The movie ' The Wiz ' was released in 1978, and in 1979 she performed at the Westbury Music fair in New York city. In the 1980's Horne had another major milestone in her career. A Broadway show was named in her honor, and it was the talk of the entertainment industry for over a year. ' Lena Horne The Lady and her Music ' won a Tony award and the sound track won two Grammy's.
1990's and beyond
In the 1990's she begun to slow down. However, from time to time she would do a tribute concert for old friends. At age seventy-six she released her first CD in a decade. The name of the CD was 'We'll Be Together Again.' Later in 1997 on her eightieth birthday, she was honored at the JVC Jazz Festival with a tribute concert. During the concert, Horne was given the Ella Award for Lifetime Achievement in Vocal Artistry. Later in 1999 once again Lena was honored at New York City's Avery Fisher Hall.

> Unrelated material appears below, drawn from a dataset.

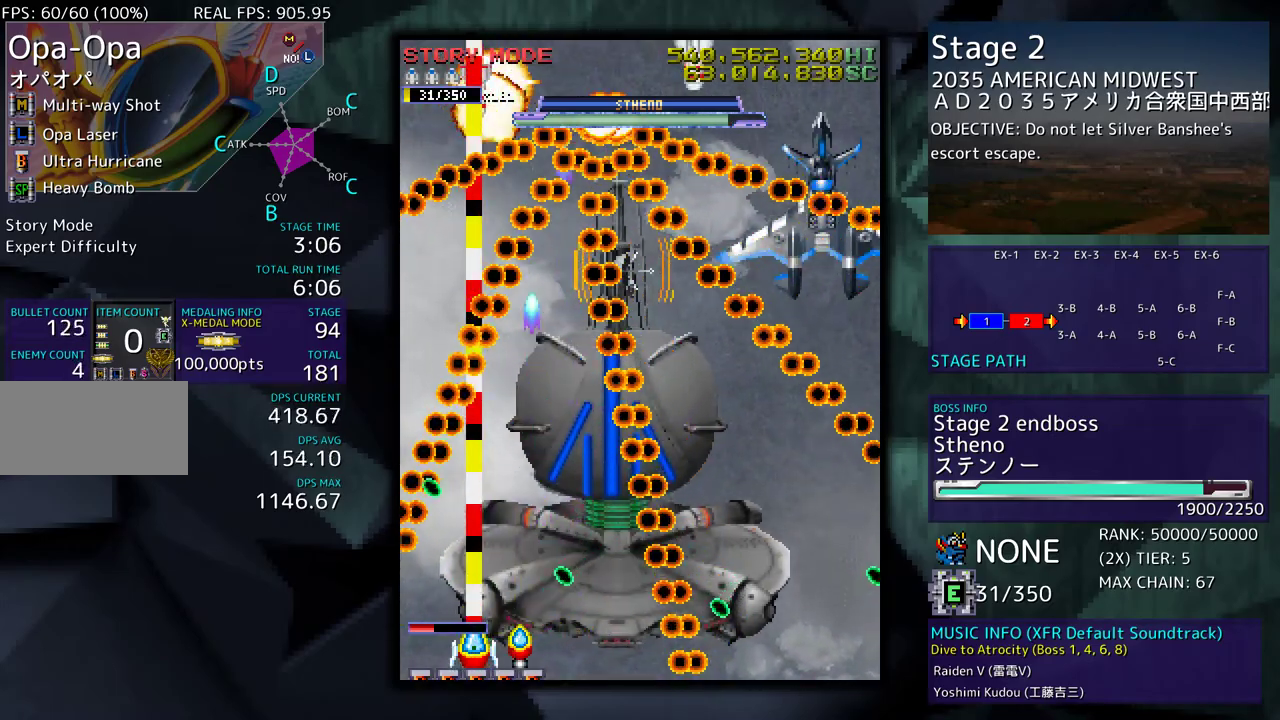
{"buttons": ["DPAD_UP", "DPAD_RIGHT"], "events": [[150, "DPAD_UP", "down"], [500, "DPAD_RIGHT", "down"]]}
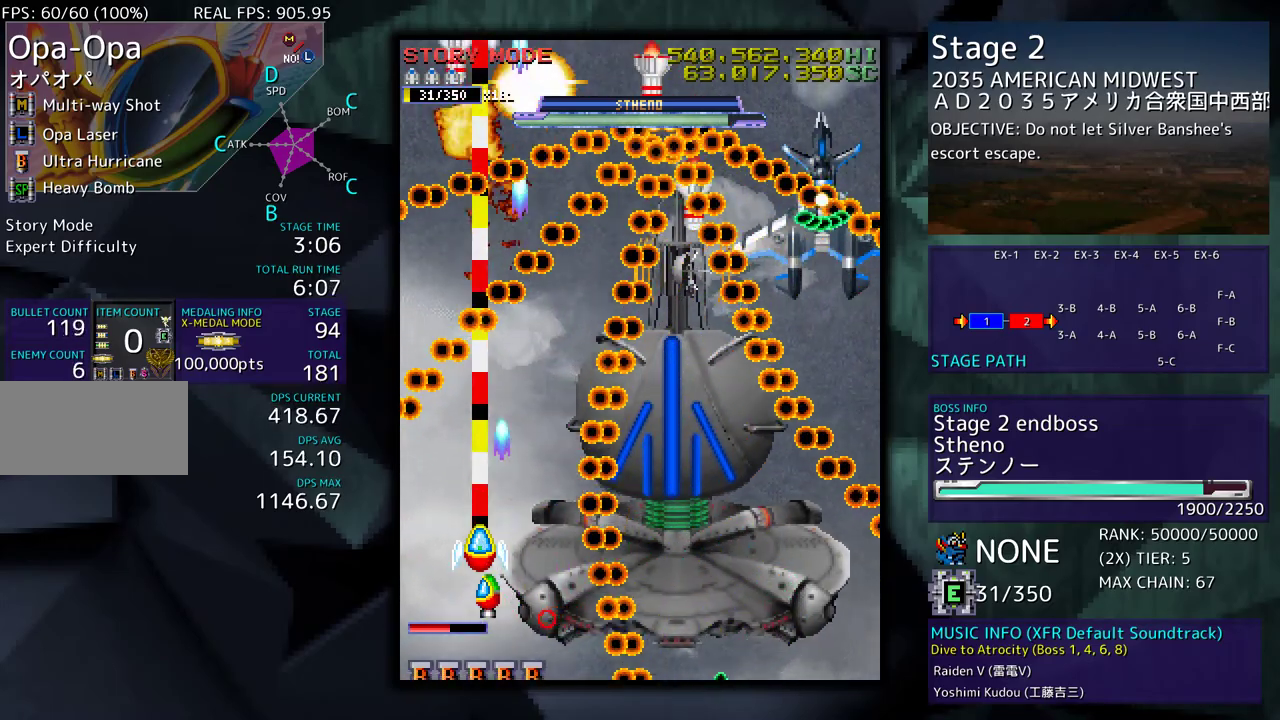
{"buttons": ["DPAD_RIGHT"], "events": [[33, "DPAD_UP", "up"], [50, "DPAD_RIGHT", "up"], [200, "DPAD_RIGHT", "down"], [283, "DPAD_RIGHT", "up"], [500, "DPAD_RIGHT", "down"]]}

Lena Horne is truly an amazing woman.Though out her life, she was proud of her heritage and refused to compromise herself. The way she carried herself in both good times and bad, she did it with grace and dignity; it is not surprising she is considered a legend today. Because of her actresses and performers such as Hally Berry, Alicia Keys, and others could not have the successes that African-American actresses enjoy today. Lena Horne passed away on May 9, 2010; she will be missed, but her spirit lives on.